*** Supplied data ***

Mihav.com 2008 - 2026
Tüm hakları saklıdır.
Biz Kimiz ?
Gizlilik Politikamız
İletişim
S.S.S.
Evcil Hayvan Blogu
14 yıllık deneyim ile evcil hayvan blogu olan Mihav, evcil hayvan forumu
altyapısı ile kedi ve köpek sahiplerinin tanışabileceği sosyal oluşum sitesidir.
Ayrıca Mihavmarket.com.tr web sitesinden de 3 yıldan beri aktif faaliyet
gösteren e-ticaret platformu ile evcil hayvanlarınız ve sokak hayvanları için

*** End of Supplied data ***

Task statement: All the lines above should appear again in the answer, exactly as written.

Task output:
Mihav.com 2008 - 2026
Tüm hakları saklıdır.
Biz Kimiz ?
Gizlilik Politikamız
İletişim
S.S.S.
Evcil Hayvan Blogu
14 yıllık deneyim ile evcil hayvan blogu olan Mihav, evcil hayvan forumu
altyapısı ile kedi ve köpek sahiplerinin tanışabileceği sosyal oluşum sitesidir.
Ayrıca Mihavmarket.com.tr web sitesinden de 3 yıldan beri aktif faaliyet
gösteren e-ticaret platformu ile evcil hayvanlarınız ve sokak hayvanları için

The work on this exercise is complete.